WHAT TO DO: Copy the entries out again in full.
#####
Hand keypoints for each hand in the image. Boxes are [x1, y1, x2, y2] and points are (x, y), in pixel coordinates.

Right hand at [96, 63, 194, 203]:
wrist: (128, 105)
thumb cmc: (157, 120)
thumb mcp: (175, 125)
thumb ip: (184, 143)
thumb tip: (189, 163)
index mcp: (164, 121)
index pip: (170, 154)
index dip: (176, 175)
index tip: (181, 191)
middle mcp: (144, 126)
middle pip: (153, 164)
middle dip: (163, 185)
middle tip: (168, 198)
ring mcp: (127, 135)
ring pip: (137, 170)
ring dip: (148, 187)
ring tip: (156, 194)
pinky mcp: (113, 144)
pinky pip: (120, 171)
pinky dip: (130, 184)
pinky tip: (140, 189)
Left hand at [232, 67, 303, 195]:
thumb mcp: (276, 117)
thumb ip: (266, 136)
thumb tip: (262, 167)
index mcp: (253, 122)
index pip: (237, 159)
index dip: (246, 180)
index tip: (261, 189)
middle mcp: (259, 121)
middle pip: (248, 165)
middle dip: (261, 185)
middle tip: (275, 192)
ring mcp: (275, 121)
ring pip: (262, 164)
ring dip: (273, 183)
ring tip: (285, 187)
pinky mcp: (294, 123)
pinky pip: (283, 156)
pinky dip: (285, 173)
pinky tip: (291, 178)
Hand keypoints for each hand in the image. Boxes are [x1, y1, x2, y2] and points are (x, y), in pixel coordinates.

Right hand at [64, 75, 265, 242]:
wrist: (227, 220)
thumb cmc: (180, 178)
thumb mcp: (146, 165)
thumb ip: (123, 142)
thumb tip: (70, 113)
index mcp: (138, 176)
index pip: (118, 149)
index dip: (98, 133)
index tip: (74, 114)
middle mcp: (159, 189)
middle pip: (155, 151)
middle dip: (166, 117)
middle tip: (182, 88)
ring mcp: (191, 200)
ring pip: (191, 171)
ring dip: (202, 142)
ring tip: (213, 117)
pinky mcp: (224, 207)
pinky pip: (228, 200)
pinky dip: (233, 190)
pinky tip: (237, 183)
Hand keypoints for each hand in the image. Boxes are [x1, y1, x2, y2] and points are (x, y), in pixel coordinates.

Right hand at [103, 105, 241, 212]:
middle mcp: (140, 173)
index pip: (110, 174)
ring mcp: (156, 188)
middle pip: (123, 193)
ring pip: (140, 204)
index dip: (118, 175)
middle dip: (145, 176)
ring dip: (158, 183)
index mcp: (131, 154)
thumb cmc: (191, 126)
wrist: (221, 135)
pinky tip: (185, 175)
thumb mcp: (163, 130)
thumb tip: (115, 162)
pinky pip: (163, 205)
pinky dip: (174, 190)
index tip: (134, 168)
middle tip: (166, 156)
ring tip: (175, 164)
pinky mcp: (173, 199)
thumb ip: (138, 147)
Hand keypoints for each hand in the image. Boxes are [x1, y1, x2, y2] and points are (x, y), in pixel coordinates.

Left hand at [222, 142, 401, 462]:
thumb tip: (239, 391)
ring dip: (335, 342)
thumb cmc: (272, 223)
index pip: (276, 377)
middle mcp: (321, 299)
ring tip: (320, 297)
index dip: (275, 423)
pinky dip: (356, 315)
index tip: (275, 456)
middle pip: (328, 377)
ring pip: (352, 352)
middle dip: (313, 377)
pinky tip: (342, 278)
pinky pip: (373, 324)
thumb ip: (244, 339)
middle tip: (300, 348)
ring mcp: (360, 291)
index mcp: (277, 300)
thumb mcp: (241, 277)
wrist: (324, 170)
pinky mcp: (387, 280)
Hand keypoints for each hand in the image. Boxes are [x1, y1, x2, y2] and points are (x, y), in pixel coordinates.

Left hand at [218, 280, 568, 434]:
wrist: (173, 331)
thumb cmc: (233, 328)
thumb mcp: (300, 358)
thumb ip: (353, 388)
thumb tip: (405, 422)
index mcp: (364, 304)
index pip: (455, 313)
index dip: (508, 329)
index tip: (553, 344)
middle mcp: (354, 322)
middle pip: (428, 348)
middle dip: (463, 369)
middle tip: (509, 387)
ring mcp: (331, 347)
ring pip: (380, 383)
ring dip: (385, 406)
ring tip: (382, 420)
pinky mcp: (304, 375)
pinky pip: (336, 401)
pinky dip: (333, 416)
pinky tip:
#####
SOLUTION TO THIS PROBLEM:
Hand keypoints for each hand in the image. Boxes are [x1, y1, x2, y2] and points are (x, y), in pixel coordinates.

Right hand at [96, 63, 194, 203]:
wrist: (128, 105)
thumb cmc: (157, 120)
thumb mcp: (175, 125)
thumb ip: (184, 143)
thumb tip: (189, 163)
index mcp: (164, 121)
index pip: (170, 154)
index dip: (176, 175)
index tip: (181, 191)
middle mcp: (144, 126)
middle pip: (153, 164)
middle dip: (163, 185)
middle tip: (168, 198)
ring mcp: (127, 135)
ring pip: (137, 170)
ring dip: (148, 187)
ring tip: (156, 194)
pinky mcp: (113, 144)
pinky pip: (120, 171)
pinky dip: (130, 184)
pinky tip: (140, 189)
Left hand at [232, 67, 303, 195]:
thumb mcp: (276, 117)
thumb ip: (266, 136)
thumb tip: (262, 167)
index mcp: (253, 122)
index pip: (237, 159)
index dip: (246, 180)
index tip: (261, 189)
middle mcp: (259, 121)
middle pip: (248, 165)
middle dip: (261, 185)
middle tip: (275, 192)
ring mcp: (275, 121)
ring pip: (262, 164)
ring dip: (273, 183)
ring tip: (285, 187)
pinky mcp: (294, 123)
pinky pip: (283, 156)
pinky dip: (285, 173)
pinky tip: (291, 178)
Hand keypoints for each hand in the image. Boxes are [x1, y1, x2, y2] and points are (x, y), in pixel coordinates.

Right hand at [64, 75, 265, 242]:
wrist: (227, 220)
thumb cmc: (180, 178)
thumb mcp: (146, 165)
thumb ip: (123, 142)
thumb tip: (70, 113)
index mcp: (138, 176)
index pip: (118, 149)
index dip: (98, 133)
index tip: (74, 114)
middle mcp: (159, 189)
middle pip: (155, 151)
middle dip: (166, 117)
middle tip: (182, 88)
ring mcp: (191, 200)
ring pip: (191, 171)
ring dip: (202, 142)
ring tip: (213, 117)
pinky mcp: (224, 207)
pinky pip: (228, 200)
pinky dip: (233, 190)
pinky tip: (237, 183)
Hand keypoints for each hand in the image. Boxes are [x1, y1, x2, y2] and points are (x, y), in pixel coordinates.

Right hand at [103, 105, 241, 212]:
middle mcp: (140, 173)
index pip: (110, 174)
ring mcp: (156, 188)
middle pip: (123, 193)
ring pip: (140, 204)
index dip: (118, 175)
middle dip: (145, 176)
ring dip: (158, 183)
index mcp: (131, 154)
thumb cmc: (191, 126)
wrist: (221, 135)
pinky tip: (185, 175)
thumb mcp: (163, 130)
thumb tip: (115, 162)
pinky pip: (163, 205)
pinky dip: (174, 190)
index tip: (134, 168)
middle tip: (166, 156)
ring tip: (175, 164)
pinky mcp: (173, 199)
thumb ip: (138, 147)
Hand keypoints for each hand in the image. Boxes are [x1, y1, x2, y2] and points are (x, y), in pixel coordinates.

Left hand at [222, 142, 401, 462]:
thumb tip: (239, 391)
ring dip: (335, 342)
thumb cmc: (272, 223)
index pip: (276, 377)
middle mcp: (321, 299)
ring tip: (320, 297)
index dip: (275, 423)
pinky dip: (356, 315)
index tip: (275, 456)
middle pip: (328, 377)
ring pip: (352, 352)
middle dip: (313, 377)
pinky tip: (342, 278)
pinky pip: (373, 324)
thumb ip: (244, 339)
middle tip: (300, 348)
ring mcp: (360, 291)
index mcp: (277, 300)
thumb mcp: (241, 277)
wrist: (324, 170)
pinky mcp: (387, 280)
Hand keypoints for each hand in the image. Boxes are [x1, y1, x2, y2] and points are (x, y), in pixel coordinates.

Left hand at [218, 280, 568, 434]:
wrist: (173, 331)
thumb cmc: (233, 328)
thumb mcp: (300, 358)
thumb ip: (353, 388)
thumb tip: (405, 422)
index mcp: (364, 304)
index pip: (455, 313)
index dip: (508, 329)
index tip: (553, 344)
middle mcp: (354, 322)
middle pip: (428, 348)
middle dip: (463, 369)
middle tip: (509, 387)
ring mcp: (331, 347)
ring pip: (380, 383)
ring dip: (385, 406)
ring tip: (382, 420)
pinky mcp: (304, 375)
pinky pip: (336, 401)
pinky dip: (333, 416)
pinky tip:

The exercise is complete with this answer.